Quant à Bernard Lecomte, il est un président heureux « c’était une soirée-champagne. De celles qui laissent augurer une saison prochaine un peu moins dure. C’est une sorte de tremplin, même si l’équipe va changer. L’esprit est là, le travail a payé ». La Voix du Nord embraye en écrivant que « l’esprit losciste est né » ou encore que « le LOSC s’est peut être bâti hier soir un début d’avenir ».

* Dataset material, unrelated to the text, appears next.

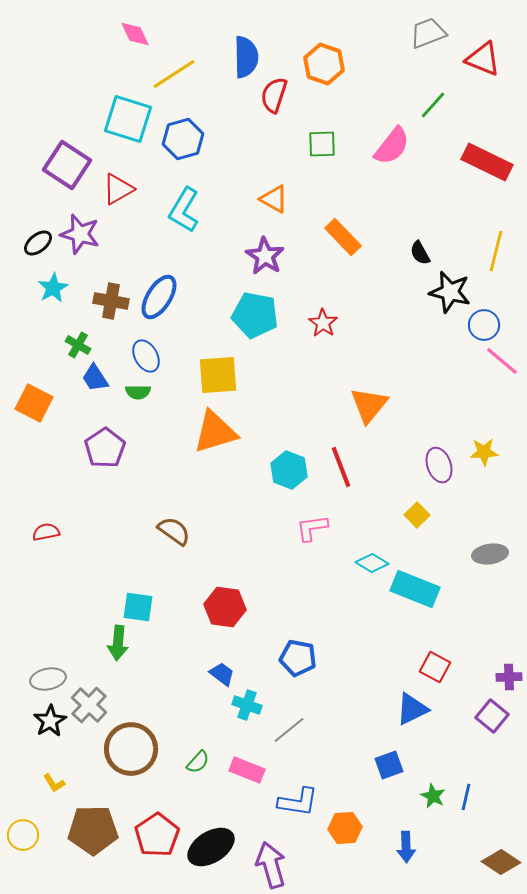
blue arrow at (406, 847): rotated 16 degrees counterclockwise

Finalement, cette embellie est davantage interprétée de façon hâtive comme la fin des difficultés, plutôt que comme un répit passager. Difficile d’en vouloir à des dirigeants qui ne demandent qu’à sortir leur club du marasme et voient sans doute un peu trop vite le LOSC non pas tel qu’il est mais tel qu’ils aimeraient le voir. Si cette fin de saison a fait naître de légitimes espoirs, elle semble avoir précocement emballé tout le monde et a conduit à relâcher la nécessaire attention dont le club a besoin. Alors que le discours de vérité de Lecomte, à son arrivée, a donné l’impression de mobiliser tout le monde, une inhabituelle série a entrouvert des ambitions et des envies encore trop grandes pour le club, mettant de côté les contraintes financières et sportives qui pèsent encore sur lui, mais qui semble soudainement envolées. L’infâme mercato 1995 et l’affreux début de saison 1995/1996 ramèneront vite le LOSC à des considérations plus réalistes et, à moyen terme, à admettre l’inévitable contrepartie de la renaissance : la relégation.
Cette fin de saison 1994/1995 était un beau mirage.
Un résumé du match :
Note :
1 La capacité de Grimonprez-Jooris est en effet à ce moment de 13 564 places, en attendant une prochaine rénovation car le LOSC est en infraction avec les règlements nationaux qui imposent une capacité minimale de 18 000 places assises pour jouer en D1. De plus, les places « Debout » sont désormais interdites au niveau européen, et tolérées au niveau national. Lens, de son côté, a tôt fait d’aménager 34 000 places, toutes assises, à Bollaert.